Letter to the Editor

Librarians are vital to classrooms

To the editor:

I am writing in response to your Nov. 14 editorial. My husband and I are not in favor of the 65 percent First Class Education plan.

Our main objection is it takes the control of how school funding is spent away from the local school boards and gives it to the state and federal government. We believe the local school boards are better able to determine the needs of their districts.

We are also concerned with what is considered classroom instruction.

Under federal guidelines, classroom instruction is salaries and benefits for teachers and instructional aides, textbooks, computers and supplies. Non-instruction is transportation, curriculum development, administration and salaries for nurses, counselors and librarians. Under the 65 percent plan, only 35 percent of a school's funding can be used for the non-instruction items.
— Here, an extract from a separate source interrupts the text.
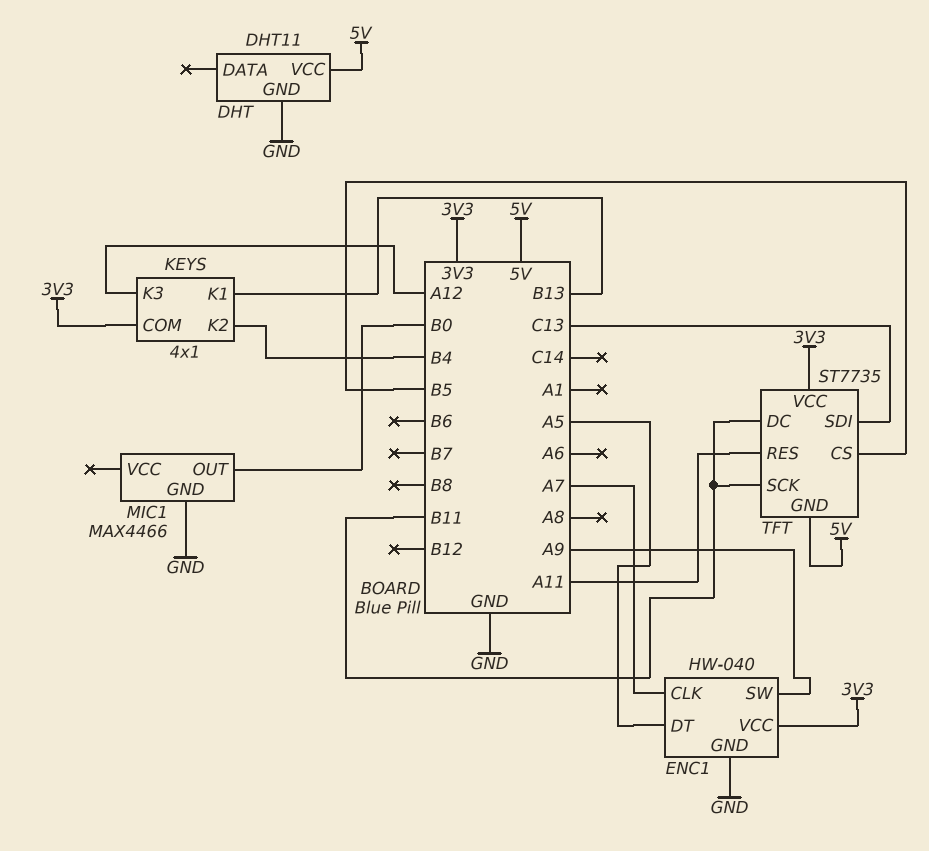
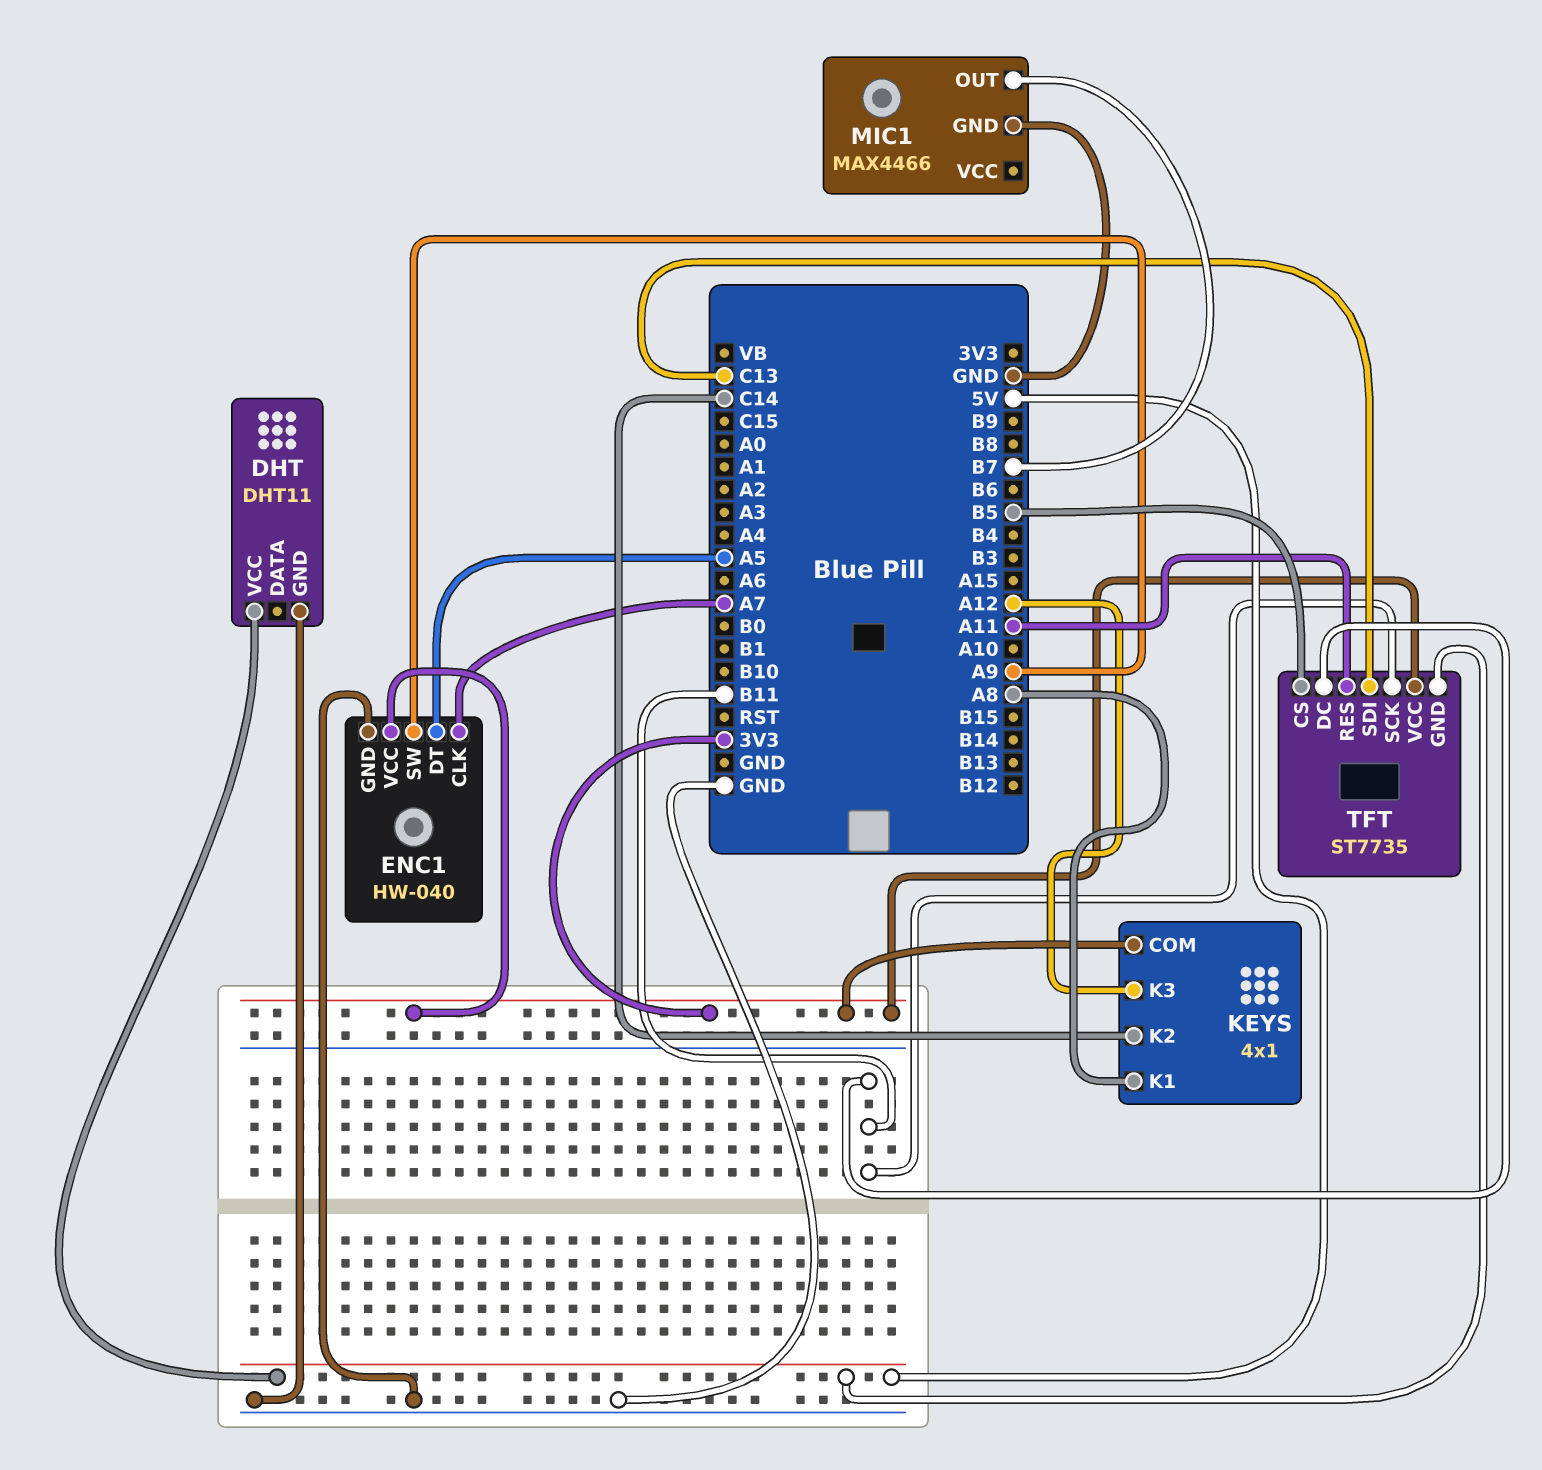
KEYS pin K1: B13 -> A8
KEYS pin K2: B4 -> C14
MIC1 pin OUT: B0 -> B7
Our daughter is a public-school librarian. Public-school librarians/media specialists in Missouri are required to hold classroom teaching certification as well as librarian certification.

School libraries and librarians plan an essential role across the curriculum. School librarians teach a variety of research and library skills that students will utilize throughout their academic careers.

Students will use libraries and the skills they have been taught long after they leave the walls of their local schools. We feel librarians should be included in classroom instruction.

The first lady, Laura Bush, was a public-school librarian before the married President Bush.

I am inclined to believe she would have considered herself a part of classroom instruction.